GIVEN RECORDS:
- - -
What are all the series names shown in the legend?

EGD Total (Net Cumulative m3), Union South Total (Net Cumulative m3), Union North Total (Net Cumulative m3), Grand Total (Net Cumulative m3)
- - -
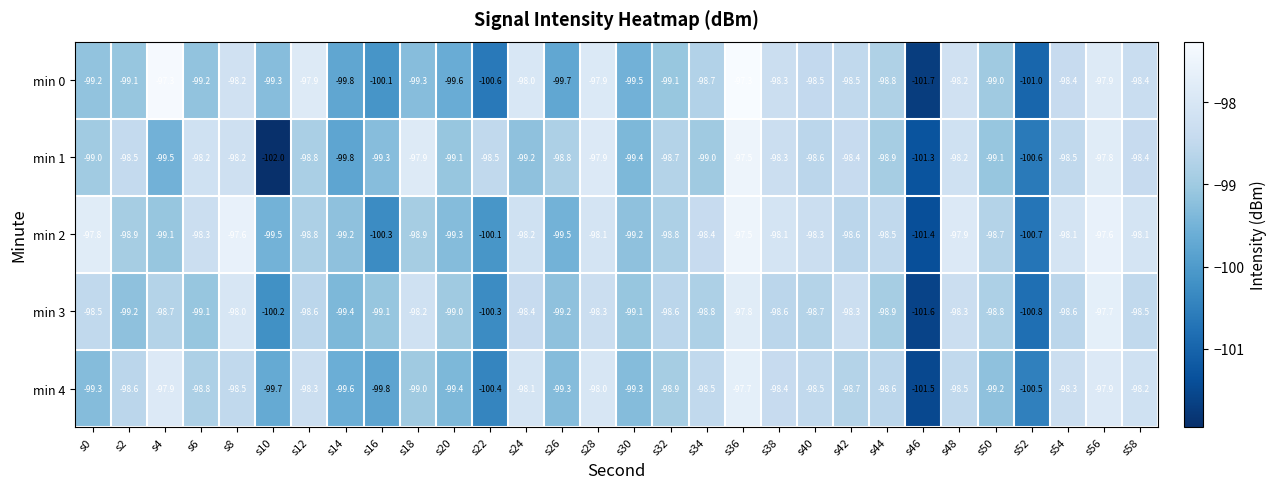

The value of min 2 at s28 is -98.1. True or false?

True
- - -
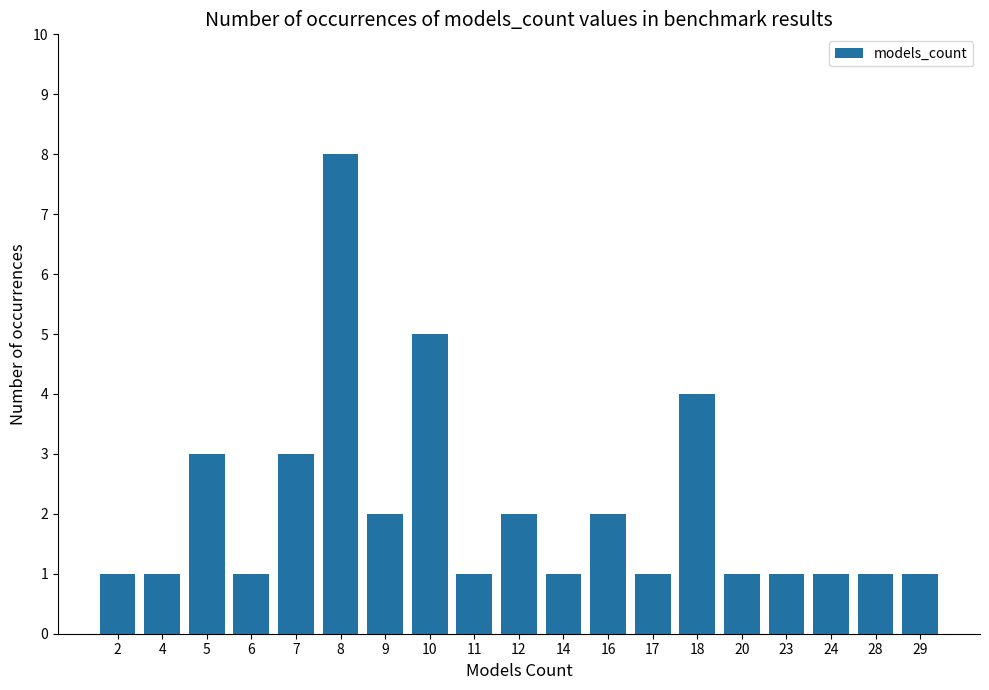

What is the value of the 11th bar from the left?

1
- - -
INSTRUCTIONS FOR THE TASK: Locate every line in the material above that contains the string "True" and copy each of those lines.

REPLY TO THE EXERCISE:
The value of min 2 at s28 is -98.1. True or false?
True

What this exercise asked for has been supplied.